YOUR TASKS -
#1 For each statement below, answer yes or no on whether it agrees with the text on Putin's Russia, and quote the words of the text that decide it. (a) The text calls Putin a cynic who exploits these feelings without sharing them. (b) Defeat in the Russo-Japanese War forced Nicholas II to grant political concessions. (c) The Afghanistan debacle made Gorbachev's transition to a new politics harder.
#2 Write down the text on Putin's Russia from "What does all" to "the European continent.", word for word.

*** Opening TEXT UNDER STUDY ***

The idea that Putin is cynically exploiting these feelings to consolidate power would be a gross simplification. On the contrary, he sincerely shares them. To ride this wave Putin combines technocratic economic management, authoritarian power and Soviet rhetoric.
If Russia cannot be dissuaded from its claims to power and territory in Ukraine, Europe must prepare itself for the long haul.
This state of affairs in Russia is hardly unprecedented. Russian opposition commentators compare Putin openly to a similar historical figure, Tsar Nicholas I. Indeed, there are all too many similarities between these historically distant episodes: stifling oppression, exploitation of military victories and ideological confrontation with Europe. Nicholas I’s authoritarian regime appeared indestructible until Russia’s defeat in the Crimean War in 1853–1856. It collapsed after Tsarist geopolitical ambitions collided with the united European powers.
In the wake of this defeat, political Russia shifted course dramatically, adopting liberal reforms of unprecedented scope and depth. In due course, defeat in the Russo-Japanese War of 1904–1905 forced Nicholas II to grant political concessions and even parliamentary government. Much later, in the 1980s, the Afghanistan debacle eased Gorbachev’s transition to a new politics, in the form of glasnost and perestroika. It has become common in Russian historiography to state that these military defeats laid bare the ‘rottenness of the regime’. They also awakened a desire for reform, in both the elites and the general public.
What does all this mean for the current state of affairs and the outlook in Ukraine? As important as an openness to signs of peace and a willingness to negotiate might be, the pervasiveness of the three central narratives in Russian foreign policy suggests that the war of conquest and attrition will continue. If Russia cannot be dissuaded from its claims to power and territory in Ukraine, Europe must prepare itself for the long haul. Putin has made no bones about his aims: restoration of Soviet borders and the Soviet sphere of influence on the European continent.

*** Closing TEXT UNDER STUDY ***
*** Opening MATERIAL SUPPLIED ***

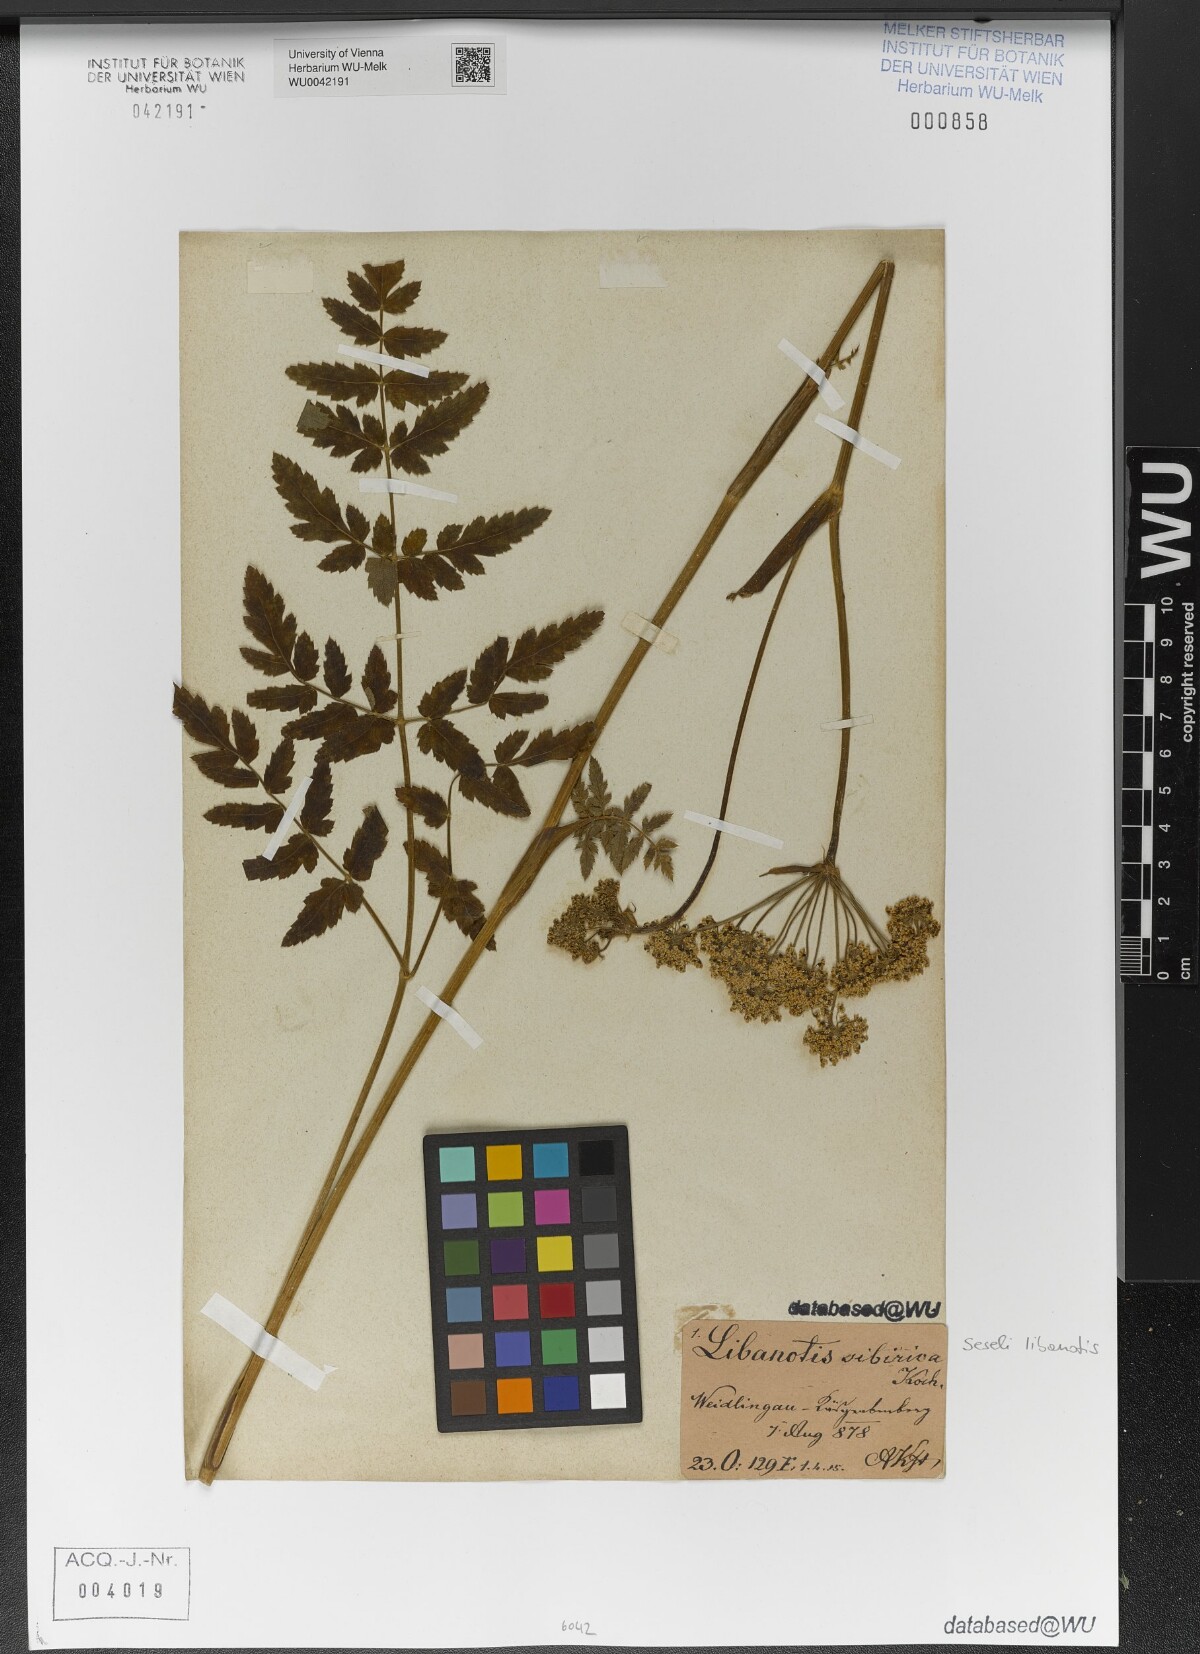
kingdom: Plantae
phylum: Tracheophyta
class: Magnoliopsida
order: Apiales
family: Apiaceae
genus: Seseli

*** Closing MATERIAL SUPPLIED ***

ACTIVITY ANSWERS -
#1
(a) No: "The idea that Putin is cynically exploiting these feelings to consolidate power would be a gross simplification. On the contrary, he sincerely shares them."
(b) Yes: "defeat in the Russo-Japanese War of 1904–1905 forced Nicholas II to grant political concessions and even parliamentary government."
(c) No: "the Afghanistan debacle eased Gorbachev’s transition to a new politics"

#2
What does all this mean for the current state of affairs and the outlook in Ukraine? As important as an openness to signs of peace and a willingness to negotiate might be, the pervasiveness of the three central narratives in Russian foreign policy suggests that the war of conquest and attrition will continue. If Russia cannot be dissuaded from its claims to power and territory in Ukraine, Europe must prepare itself for the long haul. Putin has made no bones about his aims: restoration of Soviet borders and the Soviet sphere of influence on the European continent.